Seit rund zwei Jahren wird daran gearbeitet, die Klinikgesellschaften Böblingen und Calw miteinander zu verschmelzen. Damit sind bei den Gegnern auch viele Befürchtungen verknüpft – etwa dass die Krankenhäuser Calw und Nagold dann dem Kreis Böblingen ausgeliefert würden. Stimmt das?
Werden die Klinikgesellschaften Böblingen und Calw mit dem Klinikverbund Südwest verschmolzen, so gibt es verschiedene Meinungen, welche Folgen das nach sich zieht.
Befürworter versprechen sich einheitliche Führungsstrukturen, damit „die komplexen Abstimmungen und Entscheidungswege gebündelt und die operative Schlagkraft des Verbundes gestärkt werden“, hieß es im Sommer 2022 vonseiten der Landkreise.
Gegner befürchten, der Kreis Calw könnte in einer Fusion untergehen – und bei wichtigen Entscheidungen schlicht überstimmt werden.
Am kommenden Montag soll nun in beiden Kreistagen – sowohl Böblingen als auch Calw – die Entscheidung über die Fusion fallen. Wir zeigen, was eine Zustimmung für den Kreis Calw bedeuten würde.
Aufsichtsrat Statt wie bisher drei Aufsichtsräte soll es künftig nur noch einen geben. Dieser soll unter anderem aus den Landräten sowie zehn Mitgliedern des Kreistags Böblingen und fünf Mitgliedern des Kreistages Calw bestehen. Den Vorsitz haben bis 2029 abwechselnd die Landräte der Kreise, ab 2030 verbleibt der Vorsitz beim Böblinger Landrat.

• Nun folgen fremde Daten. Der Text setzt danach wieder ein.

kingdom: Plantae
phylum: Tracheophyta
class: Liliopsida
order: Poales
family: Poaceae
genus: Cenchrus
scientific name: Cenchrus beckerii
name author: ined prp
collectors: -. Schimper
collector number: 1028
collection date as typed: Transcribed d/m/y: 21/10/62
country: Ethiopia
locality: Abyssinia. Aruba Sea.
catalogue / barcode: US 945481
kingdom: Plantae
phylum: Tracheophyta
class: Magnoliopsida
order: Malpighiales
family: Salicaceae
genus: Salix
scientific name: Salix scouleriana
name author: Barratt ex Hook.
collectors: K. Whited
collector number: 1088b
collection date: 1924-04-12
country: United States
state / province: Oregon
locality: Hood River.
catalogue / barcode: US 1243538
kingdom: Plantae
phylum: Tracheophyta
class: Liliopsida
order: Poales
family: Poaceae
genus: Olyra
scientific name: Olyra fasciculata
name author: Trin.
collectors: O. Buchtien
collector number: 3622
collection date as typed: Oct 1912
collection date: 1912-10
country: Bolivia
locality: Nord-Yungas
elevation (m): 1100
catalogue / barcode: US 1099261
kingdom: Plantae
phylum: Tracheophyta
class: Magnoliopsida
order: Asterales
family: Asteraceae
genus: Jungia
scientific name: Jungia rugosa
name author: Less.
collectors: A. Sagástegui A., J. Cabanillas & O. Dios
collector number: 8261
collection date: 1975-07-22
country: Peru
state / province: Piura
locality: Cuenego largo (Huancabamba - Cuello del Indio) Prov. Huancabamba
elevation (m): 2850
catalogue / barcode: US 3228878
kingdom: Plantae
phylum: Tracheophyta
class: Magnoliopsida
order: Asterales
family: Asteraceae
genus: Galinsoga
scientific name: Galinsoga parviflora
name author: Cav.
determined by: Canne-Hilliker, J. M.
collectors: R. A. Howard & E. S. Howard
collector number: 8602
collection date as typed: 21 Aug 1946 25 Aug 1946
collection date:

Minderheitenschutz Um zu verhindern, dass ein kleinerer Partner quasi „entmündigt“ wird, gibt es den sogenannten Minderheitenschutz. Damit wird geregelt, bei welchen Angelegenheit der „Kleine“ separat zustimmen muss, bevor ein Beschluss fallen kann.
So bedarf es nach einer Fusion laut Unterlagen beispielsweise jeweils einer Mehrheit der vom Kreistag Böblingen sowie einer Mehrheit der vom Kreistag Calw entsandten Aufsichtsratsmitglieder, um medizinische Fachabteilungen zu öffnen, zu schließen oder zusammenzulegen. Auch die dauerhafte Reduzierung der Rund-um-die-Uhr-Notfallbereitschaft an einzelnen Krankenhäusern muss von Vertretern beider Kreise je mehrheitlich abgesegnet werden.
Auf Ebene der Gesellschafter müssen beide Landkreise zustimmen, wenn es um wichtige Entscheidungen, etwa die Schließung von Kliniken, geht.
Besonders von Vorteil für den Kreis Calw dürfte eine Veränderung bei den Beteiligungsverhältnissen sein. Nach einer Fusion soll der Kreis Calw über eine Sperrminorität, eine Art Vetorecht, verfügen. Der Kreis Böblingen hält dann 74,9 Prozent der Anteile, der Kreis Calw 25,1 Prozent. Bislang verfügt der Kreis Calw nur über 24,9 Prozent der Anteile am Klinikverbund – weniger, als für eine Sperrminorität erforderlich.
Verluste Bis 2029 ist vorgesehen, dass jeder Kreis die eigenen Klinik-Verluste direkt tragen muss. 2030 soll die Verlustverteilung auf eine feste Quote umgestellt werden, die anhand vergangener und kommender (Plan-)Jahre berechnet wird. 2035 stehe eine Überprüfung dieser Quote an, die dann angepasst werden könne.
Sollte die Quote ab 2035 in drei aufeinanderfolgenden Geschäftsjahren zu einer Schlechterstellung eines Landkreises im Vergleich zum Örtlichkeitsprinzip um mehr als 30 Prozent führen, kann der betroffene Landkreis Verhandlungen über die Anpassung der Quote (auch rückwirkend) verlangen.
Immobilien Die Klinikimmobilien sollen auch nach der Fusion Eigentum der Landkreise bleiben.
Ausstieg „Die fusionierte Gesellschaft kann von jedem Gesellschafter aus wichtigem Grund unter Einhaltung einer Frist von sechs Monaten auf das Ende eines Geschäftsjahres gekündigt werden“, ist zu lesen. Als wichtige Gründe gelten etwa „extreme Verwerfungen“ bei der Verlustausgleichsquote, „Pflichtverletzungen eines Gesellschafters oder die nachhaltige Zerstörung des Vertrauensverhältnisses zwischen den Gesellschaftern“.
Ohne wichtigen Grund besteht laut Entwurf die nächste Kündigungsmöglichkeit in 14 Jahren, zwischen dem 1. Januar und dem 30. Juni 2038.